Why validation should be done with string to string comparison
July 14, 2025
I’ve worked on a few OAuth frameworks and when developing these the bible is the RFC https://datatracker.ietf.org/doc/html/rfc3986. Look at it, it’s massive. And there are specs you can bolt on, bits of it say SHOULD instead of MUST implying you can ignore them. This inevitably can cause issues. One aspect it’s clear on, but is just lost in the noise, is string comparison.
You want to validate a callback uri or redirect uri? Compare the strings, character for character. But you cannot blame people for being tempted to throw in a bit of flexibility in there. After all the uri you have in config might all be lowercase and the input string can be provided with some upppercase. So maybe you use a URL parser? What can go wrong.
The lowly carriage return steps in %0A%0D. I’m pleased to say nowadays your browser will actually ignore this in a URL. And even won’t follow redirects with URLs containing it. This was not always the case. Likewise URL parsers throw invalid URL errors when passed a domain containing these characters.

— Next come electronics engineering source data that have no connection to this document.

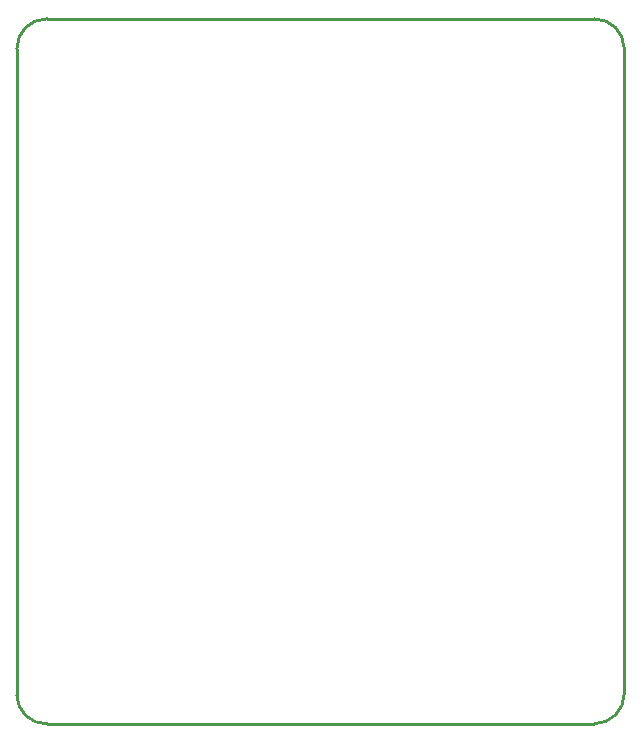
<source format=gm1>
G04*
G04 #@! TF.GenerationSoftware,Altium Limited,Altium Designer,19.1.7 (138)*
G04*
G04 Layer_Color=16711935*
%FSLAX25Y25*%
%MOIN*%
G70*
G01*
G75*
%ADD11C,0.01000*%
D11*
X227000Y243000D02*
G03*
X217000Y253000I-10000J0D01*
G01*
Y18000D02*
G03*
X227000Y28000I0J10000D01*
G01*
X24500Y27500D02*
G03*
X34500Y18000I9750J250D01*
G01*
Y253000D02*
G03*
X24500Y243000I0J-10000D01*
G01*
X24500Y27500D02*
Y243000D01*
X34500Y18000D02*
X217000D01*
X227000Y28000D02*
Y243000D01*
X34500Y253000D02*
X217000D01*
M02*

</source>
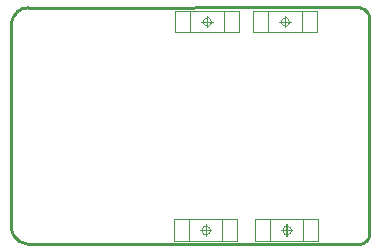
<source format=gm1>
G04*
G04 #@! TF.GenerationSoftware,Altium Limited,Altium Designer,22.0.2 (36)*
G04*
G04 Layer_Color=16711935*
%FSTAX25Y25*%
%MOIN*%
G70*
G04*
G04 #@! TF.SameCoordinates,371D3646-10FE-40E0-BBDF-05722AEB6D60*
G04*
G04*
G04 #@! TF.FilePolarity,Positive*
G04*
G01*
G75*
%ADD10C,0.01000*%
%ADD24C,0.00197*%
%ADD25C,0.00004*%
D10*
X0314906Y037424D02*
X031388Y037415D01*
X0312886Y0373884D01*
X0311953Y0373449D01*
X0311109Y0372859D01*
X0310382Y0372131D01*
X0309791Y0371287D01*
X0309356Y0370354D01*
X030909Y036936D01*
X0309Y0368335D01*
X0309Y0301406D02*
X030909Y030038D01*
X0309356Y0299386D01*
X0309791Y0298453D01*
X0310382Y0297609D01*
X0311109Y0296882D01*
X0311953Y0296291D01*
X0312886Y0295856D01*
X031388Y029559D01*
X0314906Y02955D01*
X04285Y0370425D02*
X0428416Y0371377D01*
X0428089Y0372275D01*
X042754Y0373057D01*
X0426807Y0373671D01*
X0425941Y0374074D01*
X0425Y037424D01*
X04255Y02955D02*
X0426492Y0295736D01*
X0427363Y0296268D01*
X0428026Y0297042D01*
X0428418Y0297984D01*
X04285Y0299D01*
X0309Y0301406D02*
Y0368335D01*
X0314901Y0374169D02*
X0425Y037424D01*
X0314906Y02955D02*
X04255Y02955D01*
X04285Y0299D02*
Y0370425D01*
X0314906Y037424D02*
X031388Y037415D01*
X0312886Y0373884D01*
X0311953Y0373449D01*
X0311109Y0372859D01*
X0310382Y0372131D01*
X0309791Y0371287D01*
X0309356Y0370354D01*
X030909Y036936D01*
X0309Y0368335D01*
X0309Y0301406D02*
X030909Y030038D01*
X0309356Y0299386D01*
X0309791Y0298453D01*
X0310382Y0297609D01*
X0311109Y0296882D01*
X0311953Y0296291D01*
X0312886Y0295856D01*
X031388Y029559D01*
X0314906Y02955D01*
X04285Y0370425D02*
X0428416Y0371377D01*
X0428089Y0372275D01*
X042754Y0373057D01*
X0426807Y0373671D01*
X0425941Y0374074D01*
X0425Y037424D01*
X04255Y02955D02*
X0426492Y0295736D01*
X0427363Y0296268D01*
X0428026Y0297042D01*
X0428418Y0297984D01*
X04285Y0299D01*
X0309Y0301406D02*
Y0368335D01*
X0314901Y0374169D02*
X0425Y037424D01*
X0314906Y02955D02*
X04255Y02955D01*
X04285Y0299D02*
Y0370425D01*
D24*
X0375378Y03D02*
X0375056Y0300886D01*
X0374239Y0301357D01*
X0373311Y0301193D01*
X0372705Y0300471D01*
Y0299529D01*
X0373311Y0298807D01*
X0374239Y0298643D01*
X0375056Y0299114D01*
X0375378Y03D01*
X0375878Y03695D02*
X0375556Y0370386D01*
X0374739Y0370857D01*
X0373811Y0370693D01*
X0373205Y0369971D01*
Y0369029D01*
X0373811Y0368307D01*
X0374739Y0368143D01*
X0375556Y0368614D01*
X0375878Y03695D01*
X0402378Y03D02*
X0402056Y0300886D01*
X0401239Y0301357D01*
X0400311Y0301193D01*
X0399705Y0300471D01*
Y0299529D01*
X0400311Y0298807D01*
X0401239Y0298643D01*
X0402056Y0299114D01*
X0402378Y03D01*
X0401878Y03695D02*
X0401556Y0370386D01*
X0400739Y0370857D01*
X0399811Y0370693D01*
X0399205Y0369971D01*
Y0369029D01*
X0399811Y0368307D01*
X0400739Y0368143D01*
X0401556Y0368614D01*
X0401878Y03695D01*
X0375878Y03695D02*
X0375556Y0370386D01*
X0374739Y0370857D01*
X0373811Y0370693D01*
X0373205Y0369971D01*
Y0369029D01*
X0373811Y0368307D01*
X0374739Y0368143D01*
X0375556Y0368614D01*
X0375878Y03695D01*
X0375378Y03D02*
X0375056Y0300886D01*
X0374239Y0301357D01*
X0373311Y0301193D01*
X0372705Y0300471D01*
Y0299529D01*
X0373311Y0298807D01*
X0374239Y0298643D01*
X0375056Y0299114D01*
X0375378Y03D01*
X0402358D02*
X0402036Y0300886D01*
X040122Y0301357D01*
X0400291Y0301193D01*
X0399686Y0300471D01*
Y0299529D01*
X0400291Y0298807D01*
X040122Y0298643D01*
X0402036Y0299114D01*
X0402358Y03D01*
X0401878Y03695D02*
X0401556Y0370386D01*
X0400739Y0370857D01*
X0399811Y0370693D01*
X0399205Y0369971D01*
Y0369029D01*
X0399811Y0368307D01*
X0400739Y0368143D01*
X0401556Y0368614D01*
X0401878Y03695D01*
X0372032Y03D02*
X0375969D01*
X0374Y0298031D02*
Y0301968D01*
X036337Y0296457D02*
Y0303543D01*
Y0296457D02*
X038463D01*
Y0303543D01*
X036337D02*
X038463D01*
X0372532Y03695D02*
X0376469D01*
X03745Y0367532D02*
Y0371469D01*
X036387Y0365957D02*
Y0373043D01*
Y0365957D02*
X038513D01*
Y0373043D01*
X036387D02*
X038513D01*
X0399032Y03D02*
X0402969D01*
X0401Y0298031D02*
Y0301968D01*
X039037Y0296457D02*
Y0303543D01*
Y0296457D02*
X041163D01*
Y0303543D01*
X039037D02*
X041163D01*
X0398532Y03695D02*
X0402469D01*
X04005Y0367532D02*
Y0371469D01*
X041113Y0365957D02*
Y0373043D01*
X038987D02*
X041113D01*
X038987Y0365957D02*
Y0373043D01*
Y0365957D02*
X041113D01*
X0372532Y03695D02*
X0376469D01*
X03745Y0367532D02*
Y0371469D01*
X038513Y0365957D02*
Y0373043D01*
X036387Y0365957D02*
X038513D01*
X036387D02*
Y0373043D01*
X038513D01*
X0372032Y03D02*
X0375969D01*
X0374Y0298032D02*
Y0301969D01*
X038463Y0296457D02*
Y0303543D01*
X036337Y0296457D02*
X038463D01*
X036337D02*
Y0303543D01*
X038463D01*
X0399012Y03D02*
X0402949D01*
X040098Y0298032D02*
Y0301969D01*
X041161Y0296457D02*
Y0303543D01*
X039035Y0296457D02*
X041161D01*
X039035D02*
Y0303543D01*
X041161D01*
X0398532Y03695D02*
X0402469D01*
X04005Y0367532D02*
Y0371469D01*
X038987Y0365957D02*
Y0373043D01*
X041113D01*
Y0365957D02*
Y0373043D01*
X038987Y0365957D02*
X041113D01*
D25*
X036839Y0296457D02*
Y0303543D01*
Y0296457D02*
X037961D01*
Y0303543D01*
X036839D02*
X037961D01*
X036889Y0365957D02*
Y0373043D01*
Y0365957D02*
X038011D01*
Y0373043D01*
X036889D02*
X038011D01*
X039539Y0296457D02*
Y0303543D01*
Y0296457D02*
X040661D01*
Y0303543D01*
X039539D02*
X040661D01*
X040611Y0365957D02*
Y0373043D01*
X039489D02*
X040611D01*
X039489Y0365957D02*
Y0373043D01*
Y0365957D02*
X040611D01*
X038011Y0365957D02*
Y0373043D01*
X036889Y0365957D02*
X038011D01*
X036889D02*
Y0373043D01*
X038011D01*
X037961Y0296457D02*
Y0303543D01*
X036839Y0296457D02*
X037961D01*
X036839D02*
Y0303543D01*
X037961D01*
X0406591Y0296457D02*
Y0303543D01*
X039537Y0296457D02*
X0406591D01*
X039537D02*
Y0303543D01*
X0406591D01*
X039489Y0365957D02*
Y0373043D01*
X040611D01*
Y0365957D02*
Y0373043D01*
X039489Y0365957D02*
X040611D01*
M02*

</source>
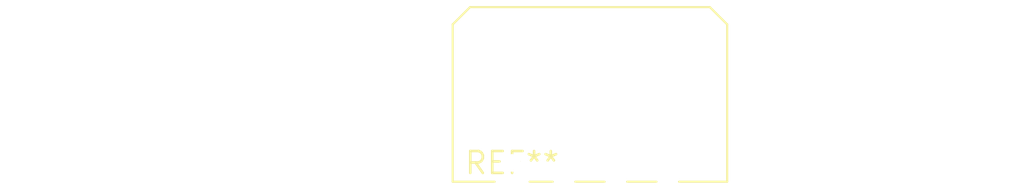
<source format=kicad_pcb>
(kicad_pcb (version 20240108) (generator pcbnew)

  (general
    (thickness 1.6)
  )

  (paper "A4")
  (layers
    (0 "F.Cu" signal)
    (31 "B.Cu" signal)
    (32 "B.Adhes" user "B.Adhesive")
    (33 "F.Adhes" user "F.Adhesive")
    (34 "B.Paste" user)
    (35 "F.Paste" user)
    (36 "B.SilkS" user "B.Silkscreen")
    (37 "F.SilkS" user "F.Silkscreen")
    (38 "B.Mask" user)
    (39 "F.Mask" user)
    (40 "Dwgs.User" user "User.Drawings")
    (41 "Cmts.User" user "User.Comments")
    (42 "Eco1.User" user "User.Eco1")
    (43 "Eco2.User" user "User.Eco2")
    (44 "Edge.Cuts" user)
    (45 "Margin" user)
    (46 "B.CrtYd" user "B.Courtyard")
    (47 "F.CrtYd" user "F.Courtyard")
    (48 "B.Fab" user)
    (49 "F.Fab" user)
    (50 "User.1" user)
    (51 "User.2" user)
    (52 "User.3" user)
    (53 "User.4" user)
    (54 "User.5" user)
    (55 "User.6" user)
    (56 "User.7" user)
    (57 "User.8" user)
    (58 "User.9" user)
  )

  (setup
    (pad_to_mask_clearance 0)
    (pcbplotparams
      (layerselection 0x00010fc_ffffffff)
      (plot_on_all_layers_selection 0x0000000_00000000)
      (disableapertmacros false)
      (usegerberextensions false)
      (usegerberattributes false)
      (usegerberadvancedattributes false)
      (creategerberjobfile false)
      (dashed_line_dash_ratio 12.000000)
      (dashed_line_gap_ratio 3.000000)
      (svgprecision 4)
      (plotframeref false)
      (viasonmask false)
      (mode 1)
      (useauxorigin false)
      (hpglpennumber 1)
      (hpglpenspeed 20)
      (hpglpendiameter 15.000000)
      (dxfpolygonmode false)
      (dxfimperialunits false)
      (dxfusepcbnewfont false)
      (psnegative false)
      (psa4output false)
      (plotreference false)
      (plotvalue false)
      (plotinvisibletext false)
      (sketchpadsonfab false)
      (subtractmaskfromsilk false)
      (outputformat 1)
      (mirror false)
      (drillshape 1)
      (scaleselection 1)
      (outputdirectory "")
    )
  )

  (net 0 "")

  (footprint "Molex_Micro-Fit_3.0_43650-0400_1x04_P3.00mm_Horizontal" (layer "F.Cu") (at 0 0))

)

</source>
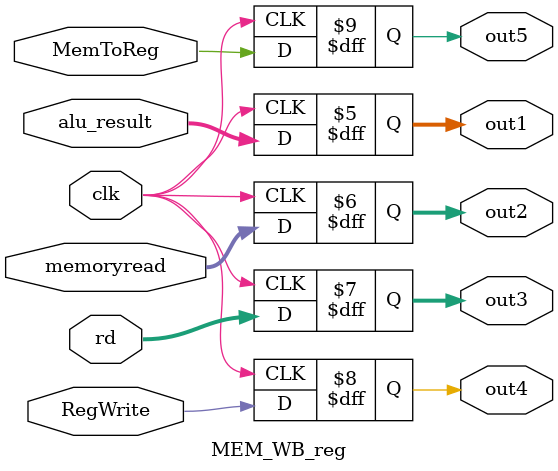
<source format=v>
module MEM_WB_reg(clk, alu_result, memoryread, rd, RegWrite, MemToReg, out1, out2, out3,out4,out5);

input clk, RegWrite, MemToReg;
input [31:0] alu_result, memoryread;
input [4:0] rd;
output [31:0] out1, out2;
reg [31:0] out1, out2=0;
output [4:0] out3;
reg [4:0] out3=0;
output out4, out5;
reg out4, out5=0;




always@(posedge clk)
begin
out1<=alu_result;
out2<=memoryread;
out3<=rd;
out4<=RegWrite;
out5<=MemToReg;
end
endmodule
</source>
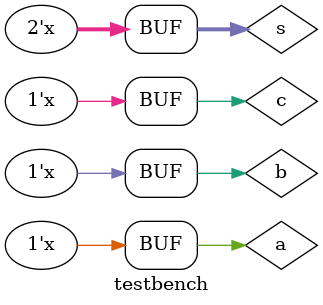
<source format=sv>
module testbench();

logic a = 0;
logic b = 0;
logic c = 0;
logic [0:1] s = 2'b00;
logic out;

always #50  a = ~a;
always #30  b = ~b;
always #20  c = ~c;
always #80  s[0] = ~s[0];
always #120 s[1] = ~s[1];

mux_src1 test1 (a, b, c, s, out);
mux_x test2 (a, b, s[0]);
mux_y test3 (a, c, s[1]);

endmodule
</source>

It’ll just ignore them though when they are in a query parameter though:
const url = "https://google.com?test=https://test.co%0A%0Dm/callback";
const test = new URL(url);
const redirect = test.searchParams.get("test");
// no error thrown
// https://test.com/callback
const parsedUrl = new URL(redirect);
// check protocol, domain and path matches whitelist
// ...
return redirect;
This was the cause of an open redirect in our auth framework. The attacker could register test.co, and the carriage return would terminate the domain parsing in browser, but sail through our whitelisting because of parsing.
It’s nice to see though things have moved on since discovering this and the browser will not tolerate urls containing these characters.